▶ [L'EXERCICE]
D'après le texte extrait, répondez aux questions suivantes :
(a) Quelle fonction Nathalie Dion occupe-t-elle ?
(b) Quel ouvrage a été construit derrière le CUSM ?
(c) Quelle autoroute borde le CUSM ?

Ce n'est pas la présidente de l'Ordre des architectes du Québec, Nathalie Dion, qui dira que tel ou tel projet de construction à Montréal, parmi tous ceux qui sont aujourd'hui en route et font l'objet, ou non, de discussions à la commission Charbonneau, est raté.

Elle doit être au-dessus de tout cela.

Mais insistez un peu et elle répondra «qu'il est vrai que dans certains cas, on n'a pas eu les conditions idéales pour l'architecture de qualité»...

Disons, par exemple, que Mme Dion a été surprise, comme bon nombre d'entre nous, quand elle a appris qu'un stationnement étagé avait été construit derrière le CUSM, le nouveau superhôpital de l'Université McGill qui borde l'autoroute 720, au sud de Notre-Dame-de-Grâce. «L'excellence en architecture, ce n'est pas juste pour les musées...»

▶ [INFORMATIONS AFFICHÉES]

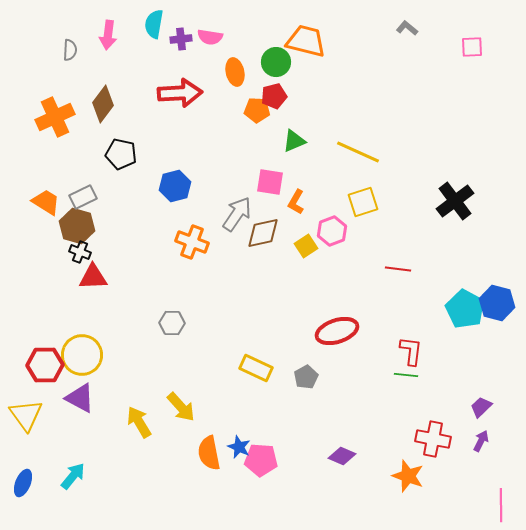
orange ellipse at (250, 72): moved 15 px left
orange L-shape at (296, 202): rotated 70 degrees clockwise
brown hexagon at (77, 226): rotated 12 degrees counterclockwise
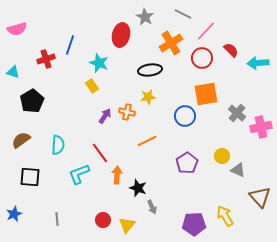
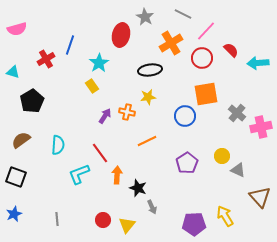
red cross at (46, 59): rotated 12 degrees counterclockwise
cyan star at (99, 63): rotated 18 degrees clockwise
black square at (30, 177): moved 14 px left; rotated 15 degrees clockwise
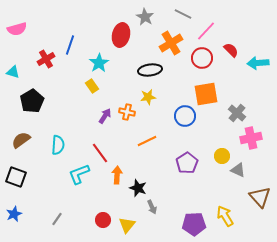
pink cross at (261, 127): moved 10 px left, 11 px down
gray line at (57, 219): rotated 40 degrees clockwise
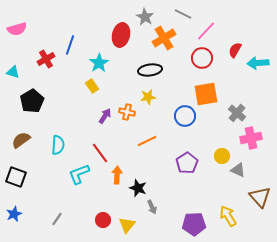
orange cross at (171, 43): moved 7 px left, 5 px up
red semicircle at (231, 50): moved 4 px right; rotated 105 degrees counterclockwise
yellow arrow at (225, 216): moved 3 px right
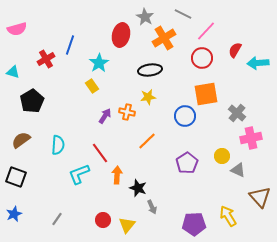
orange line at (147, 141): rotated 18 degrees counterclockwise
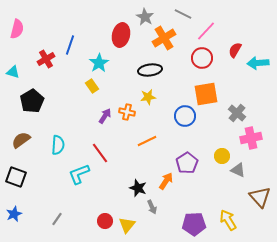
pink semicircle at (17, 29): rotated 60 degrees counterclockwise
orange line at (147, 141): rotated 18 degrees clockwise
orange arrow at (117, 175): moved 49 px right, 6 px down; rotated 30 degrees clockwise
yellow arrow at (228, 216): moved 4 px down
red circle at (103, 220): moved 2 px right, 1 px down
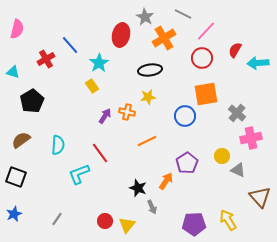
blue line at (70, 45): rotated 60 degrees counterclockwise
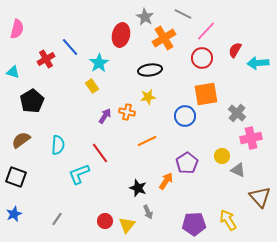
blue line at (70, 45): moved 2 px down
gray arrow at (152, 207): moved 4 px left, 5 px down
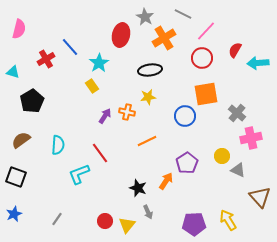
pink semicircle at (17, 29): moved 2 px right
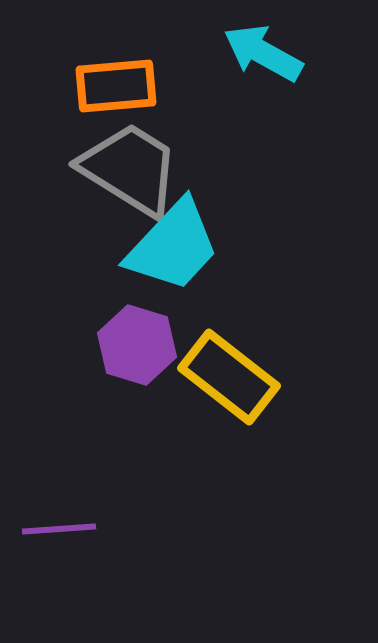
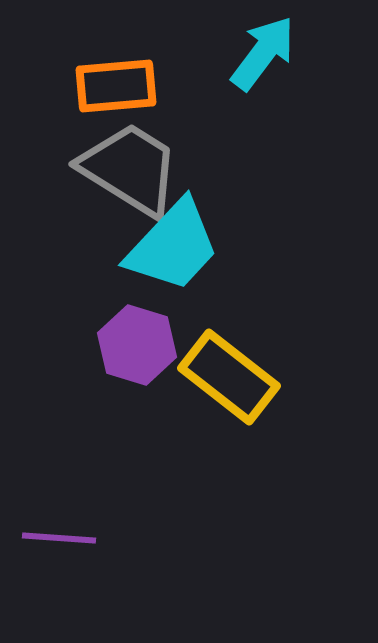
cyan arrow: rotated 98 degrees clockwise
purple line: moved 9 px down; rotated 8 degrees clockwise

▶ [RÉPONSE COMPLÈTE]
(a) Elle est présidente de l'Ordre des architectes du Québec.
(b) Un stationnement étagé.
(c) L'autoroute 720.